• **What is expected**: Using the material below, copy every line where "summary" appears.

** Data in this exercise follows **

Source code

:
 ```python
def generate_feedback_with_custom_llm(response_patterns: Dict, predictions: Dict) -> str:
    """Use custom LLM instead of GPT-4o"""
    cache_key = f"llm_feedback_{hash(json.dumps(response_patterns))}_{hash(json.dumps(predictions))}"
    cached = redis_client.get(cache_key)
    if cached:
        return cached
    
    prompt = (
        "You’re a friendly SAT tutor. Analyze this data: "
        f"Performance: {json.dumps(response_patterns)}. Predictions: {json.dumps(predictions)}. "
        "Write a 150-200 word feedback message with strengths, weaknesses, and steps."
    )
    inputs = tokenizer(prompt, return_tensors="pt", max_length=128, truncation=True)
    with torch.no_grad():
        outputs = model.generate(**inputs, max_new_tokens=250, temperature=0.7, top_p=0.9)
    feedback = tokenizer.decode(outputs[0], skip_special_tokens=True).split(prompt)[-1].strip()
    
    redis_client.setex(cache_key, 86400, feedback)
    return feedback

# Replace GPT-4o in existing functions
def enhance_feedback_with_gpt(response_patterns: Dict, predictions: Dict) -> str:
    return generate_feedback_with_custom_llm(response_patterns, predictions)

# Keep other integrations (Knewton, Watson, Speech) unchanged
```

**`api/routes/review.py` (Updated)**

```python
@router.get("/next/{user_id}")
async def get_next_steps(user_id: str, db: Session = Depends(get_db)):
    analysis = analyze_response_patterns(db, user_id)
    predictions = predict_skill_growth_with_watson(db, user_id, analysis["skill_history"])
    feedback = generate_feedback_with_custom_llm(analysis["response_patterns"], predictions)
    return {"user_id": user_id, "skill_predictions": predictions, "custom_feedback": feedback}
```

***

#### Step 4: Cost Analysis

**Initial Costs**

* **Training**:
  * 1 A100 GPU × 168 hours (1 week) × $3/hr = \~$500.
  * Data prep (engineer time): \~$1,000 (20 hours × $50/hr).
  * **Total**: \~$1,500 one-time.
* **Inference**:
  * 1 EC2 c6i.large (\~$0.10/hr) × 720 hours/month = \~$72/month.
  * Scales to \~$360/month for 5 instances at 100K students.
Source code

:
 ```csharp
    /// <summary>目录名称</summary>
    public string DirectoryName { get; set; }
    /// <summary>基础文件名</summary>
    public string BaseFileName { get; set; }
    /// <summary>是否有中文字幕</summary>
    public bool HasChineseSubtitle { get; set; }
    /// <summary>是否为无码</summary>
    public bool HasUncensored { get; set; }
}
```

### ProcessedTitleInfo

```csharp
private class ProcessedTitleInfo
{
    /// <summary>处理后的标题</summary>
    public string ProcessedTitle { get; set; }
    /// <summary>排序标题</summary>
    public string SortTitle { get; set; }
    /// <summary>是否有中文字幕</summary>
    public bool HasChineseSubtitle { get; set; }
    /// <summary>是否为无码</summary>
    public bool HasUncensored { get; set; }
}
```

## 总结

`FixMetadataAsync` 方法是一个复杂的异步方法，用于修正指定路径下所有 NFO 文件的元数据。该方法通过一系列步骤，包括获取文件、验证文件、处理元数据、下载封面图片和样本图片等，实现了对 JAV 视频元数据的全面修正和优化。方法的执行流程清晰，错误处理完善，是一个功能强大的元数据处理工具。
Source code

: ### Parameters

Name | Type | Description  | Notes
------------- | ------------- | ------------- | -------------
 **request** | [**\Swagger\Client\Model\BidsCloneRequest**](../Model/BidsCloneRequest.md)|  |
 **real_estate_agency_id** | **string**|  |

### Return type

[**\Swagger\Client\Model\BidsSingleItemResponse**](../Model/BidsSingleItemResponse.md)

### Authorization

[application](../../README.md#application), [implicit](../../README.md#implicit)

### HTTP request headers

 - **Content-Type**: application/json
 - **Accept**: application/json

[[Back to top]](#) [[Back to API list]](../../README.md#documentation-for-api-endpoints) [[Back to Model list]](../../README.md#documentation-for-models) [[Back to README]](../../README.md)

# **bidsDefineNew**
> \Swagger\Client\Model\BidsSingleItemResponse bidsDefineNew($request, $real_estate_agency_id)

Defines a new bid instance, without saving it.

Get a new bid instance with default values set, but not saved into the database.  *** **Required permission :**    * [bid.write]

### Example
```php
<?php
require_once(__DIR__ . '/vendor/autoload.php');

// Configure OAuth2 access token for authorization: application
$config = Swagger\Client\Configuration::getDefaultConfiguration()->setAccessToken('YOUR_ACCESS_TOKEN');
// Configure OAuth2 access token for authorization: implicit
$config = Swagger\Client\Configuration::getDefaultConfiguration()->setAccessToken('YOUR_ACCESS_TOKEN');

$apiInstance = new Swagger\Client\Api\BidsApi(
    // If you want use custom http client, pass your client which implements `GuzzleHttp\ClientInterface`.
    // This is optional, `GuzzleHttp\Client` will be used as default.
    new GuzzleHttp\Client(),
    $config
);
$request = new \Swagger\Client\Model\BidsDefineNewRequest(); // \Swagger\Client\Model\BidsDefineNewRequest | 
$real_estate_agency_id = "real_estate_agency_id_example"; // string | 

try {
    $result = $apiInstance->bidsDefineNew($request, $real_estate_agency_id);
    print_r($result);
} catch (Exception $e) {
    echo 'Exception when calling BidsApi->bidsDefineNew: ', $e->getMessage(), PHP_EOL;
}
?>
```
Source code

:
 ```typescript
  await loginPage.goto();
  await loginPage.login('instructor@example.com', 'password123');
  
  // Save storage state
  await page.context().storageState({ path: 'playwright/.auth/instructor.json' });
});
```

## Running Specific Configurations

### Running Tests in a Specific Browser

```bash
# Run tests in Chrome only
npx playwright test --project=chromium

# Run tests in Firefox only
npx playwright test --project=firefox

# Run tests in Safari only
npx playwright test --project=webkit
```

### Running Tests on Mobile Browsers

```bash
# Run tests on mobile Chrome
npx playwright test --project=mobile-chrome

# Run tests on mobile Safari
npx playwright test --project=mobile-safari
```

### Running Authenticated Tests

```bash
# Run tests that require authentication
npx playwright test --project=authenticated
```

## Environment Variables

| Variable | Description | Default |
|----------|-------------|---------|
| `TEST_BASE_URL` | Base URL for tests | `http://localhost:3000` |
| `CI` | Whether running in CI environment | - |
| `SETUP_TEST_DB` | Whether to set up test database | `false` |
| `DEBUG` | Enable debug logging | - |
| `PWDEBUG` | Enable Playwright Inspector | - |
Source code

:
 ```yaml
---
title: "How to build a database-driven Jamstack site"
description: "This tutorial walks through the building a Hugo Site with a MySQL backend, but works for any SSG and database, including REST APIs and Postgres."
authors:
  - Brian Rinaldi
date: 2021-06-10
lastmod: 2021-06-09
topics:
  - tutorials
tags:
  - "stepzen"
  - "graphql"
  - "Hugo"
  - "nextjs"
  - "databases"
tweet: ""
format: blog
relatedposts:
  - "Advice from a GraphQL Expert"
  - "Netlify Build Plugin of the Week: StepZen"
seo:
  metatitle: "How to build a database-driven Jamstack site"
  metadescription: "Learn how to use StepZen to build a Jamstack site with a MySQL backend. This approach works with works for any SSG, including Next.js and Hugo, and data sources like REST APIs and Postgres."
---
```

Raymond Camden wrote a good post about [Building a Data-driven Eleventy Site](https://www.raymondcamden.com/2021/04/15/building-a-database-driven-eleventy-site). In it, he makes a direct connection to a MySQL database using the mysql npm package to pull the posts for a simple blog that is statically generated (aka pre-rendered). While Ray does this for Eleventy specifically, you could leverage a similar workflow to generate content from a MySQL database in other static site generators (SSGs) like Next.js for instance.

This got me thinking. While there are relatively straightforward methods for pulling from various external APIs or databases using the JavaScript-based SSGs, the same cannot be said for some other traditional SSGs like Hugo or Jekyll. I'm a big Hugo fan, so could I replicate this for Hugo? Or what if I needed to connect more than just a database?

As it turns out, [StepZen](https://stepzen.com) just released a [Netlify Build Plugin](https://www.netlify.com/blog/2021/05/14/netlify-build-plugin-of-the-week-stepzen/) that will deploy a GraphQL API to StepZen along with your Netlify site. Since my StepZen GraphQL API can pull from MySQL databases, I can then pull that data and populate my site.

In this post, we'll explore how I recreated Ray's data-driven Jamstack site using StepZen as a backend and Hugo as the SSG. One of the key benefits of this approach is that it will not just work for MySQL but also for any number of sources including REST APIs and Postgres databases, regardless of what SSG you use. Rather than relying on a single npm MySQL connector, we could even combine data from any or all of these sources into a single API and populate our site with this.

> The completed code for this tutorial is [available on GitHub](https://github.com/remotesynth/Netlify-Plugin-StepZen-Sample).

** End of Data in this exercise **

• **Your response**:
    /// <summary>目录名称</summary>
    /// <summary>基础文件名</summary>
    /// <summary>是否有中文字幕</summary>
    /// <summary>是否为无码</summary>
    /// <summary>处理后的标题</summary>
    /// <summary>排序标题</summary>
    /// <summary>是否有中文字幕</summary>
    /// <summary>是否为无码</summary>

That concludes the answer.